H. Effective Time. The First Merger shall become effective upon the filing by the First Surviving Company of a Certificate of Merger with the Secretary of State of the State of Delaware or at such later date and time as may be specified in such Certificate of Merger.
I. |
Merger of Xxxxxx Transportation Holdings, Inc. with and into Xxxxxx Transportation Services, Inc. (the “Second Merger”) |
A. Second Merger. At the effective time of the Second Merger, Holdings Inc. shall be merged with and into Xxxxxx Transportation Services, Inc., a Pennsylvania corporation (“ATS”), with ATS as the corporation surviving such Second Merger (the “Second Surviving Company”). At such effective time, the separate corporate existence of Holdings Inc. shall cease, and the corporate existence of the Second Surviving Company shall thereafter continue.
B. Second Surviving Company. After the Second Merger, the Second Surviving Company shall have use of and operate under the name of “Xxxxxx Transportation Services, Inc.” and it shall be a corporation organized under and governed by the laws of the Commonwealth of Pennsylvania.
C. Property. Upon and after the effective time of the Second Merger, all of the assets and properties (real, personal, mixed, tangible, intangible, and of every other kind and description and wheresoever situated) of Holdings Inc. shall be and become the assets and properties of the Second Surviving Company, and title thereto shall be deemed to be vested, without further act or deed, in the Second Surviving Company just as effectively as such title was vested in Holdings Inc.

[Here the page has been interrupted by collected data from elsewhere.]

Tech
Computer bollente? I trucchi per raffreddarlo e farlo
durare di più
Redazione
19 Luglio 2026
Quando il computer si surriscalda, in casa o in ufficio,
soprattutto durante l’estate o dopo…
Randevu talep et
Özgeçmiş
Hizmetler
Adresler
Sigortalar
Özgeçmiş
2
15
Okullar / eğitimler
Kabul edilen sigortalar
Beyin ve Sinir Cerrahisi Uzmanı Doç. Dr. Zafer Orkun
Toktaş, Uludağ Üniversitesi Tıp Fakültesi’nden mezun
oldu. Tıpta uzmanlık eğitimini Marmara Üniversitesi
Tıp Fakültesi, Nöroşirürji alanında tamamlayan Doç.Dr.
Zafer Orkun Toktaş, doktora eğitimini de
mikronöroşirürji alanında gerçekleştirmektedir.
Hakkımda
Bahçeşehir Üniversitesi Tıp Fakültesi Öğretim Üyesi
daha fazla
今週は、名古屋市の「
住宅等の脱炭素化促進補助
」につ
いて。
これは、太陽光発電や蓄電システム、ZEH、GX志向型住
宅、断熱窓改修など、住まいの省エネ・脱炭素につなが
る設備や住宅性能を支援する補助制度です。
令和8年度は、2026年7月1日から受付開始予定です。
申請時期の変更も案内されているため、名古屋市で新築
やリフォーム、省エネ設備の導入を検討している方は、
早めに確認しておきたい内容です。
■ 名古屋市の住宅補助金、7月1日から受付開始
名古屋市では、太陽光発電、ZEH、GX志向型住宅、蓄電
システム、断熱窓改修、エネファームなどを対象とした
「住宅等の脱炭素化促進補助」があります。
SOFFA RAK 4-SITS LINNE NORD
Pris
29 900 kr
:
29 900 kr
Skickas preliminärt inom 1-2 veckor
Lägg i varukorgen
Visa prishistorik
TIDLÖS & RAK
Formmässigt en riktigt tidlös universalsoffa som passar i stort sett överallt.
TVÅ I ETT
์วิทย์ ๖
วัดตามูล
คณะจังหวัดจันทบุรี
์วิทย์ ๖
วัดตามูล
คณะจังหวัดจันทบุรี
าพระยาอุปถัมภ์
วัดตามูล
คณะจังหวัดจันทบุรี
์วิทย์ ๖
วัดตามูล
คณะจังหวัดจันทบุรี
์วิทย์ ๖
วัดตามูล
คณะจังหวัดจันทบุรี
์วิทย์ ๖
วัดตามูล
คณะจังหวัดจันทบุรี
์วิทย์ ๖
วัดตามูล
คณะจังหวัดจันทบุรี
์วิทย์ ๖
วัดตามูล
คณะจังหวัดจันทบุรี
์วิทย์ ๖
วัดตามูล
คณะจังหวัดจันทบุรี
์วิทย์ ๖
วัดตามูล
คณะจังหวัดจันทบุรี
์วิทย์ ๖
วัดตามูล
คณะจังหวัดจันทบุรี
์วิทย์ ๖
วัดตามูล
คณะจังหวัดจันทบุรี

D. Liabilities. Upon and after the effective time of the Second Merger, all debts, liabilities, obligations, and duties of Holdings Inc. shall be assumed by the Second Surviving Company, and thenceforth the Second Surviving Company shall be responsible, without limitation as to amount, for such debts, liabilities, obligations, and duties just as fully and to the same extent as if such debts, liabilities, obligations, and duties had been originally incurred or contracted by the Second Surviving Company.
D-2 |
E. Management. Upon and after the effective time of the Second Merger, the Board of Directors, officers, and other like representatives of Holdings Inc. shall have no power, authority, or responsibility, and the affairs of the Second Surviving Company shall be managed and directed by the Board of Directors and officers of ATS existing as of the effective time of the Second Merger.
F. |
Treatment of Membership Units and Shares. |
1. At the effective time of the Second Merger, all of the issued and outstanding shares of capital stock of Holdings Inc. will be converted into an aggregate of 100 shares of common stock of the Second Surviving Company.
2. At the effective time of the Second Merger, all issued and outstanding shares of capital stock of ATS will be canceled. No cash, obligations, or securities of the Second Surviving Company will be issued to the holder of any capital stock of ATS.
G. Abandonment. At any time prior to the effective time of the Second Merger, the Board of Directors of Holdings Inc., or the Board of Directors of ATS, may, in their discretion, abandon the Second Merger.
H. Effective Time. The Second Merger shall become effective upon the filing by the Second Surviving Company of a Certificate of Merger with the Secretary of State of the State of Delaware and the filing by ATS and the Second Surviving Company of Articles of Merger with the Department of State of the Commonwealth of Pennsylvania or at such later date and time as may be specified in such Articles of Merger.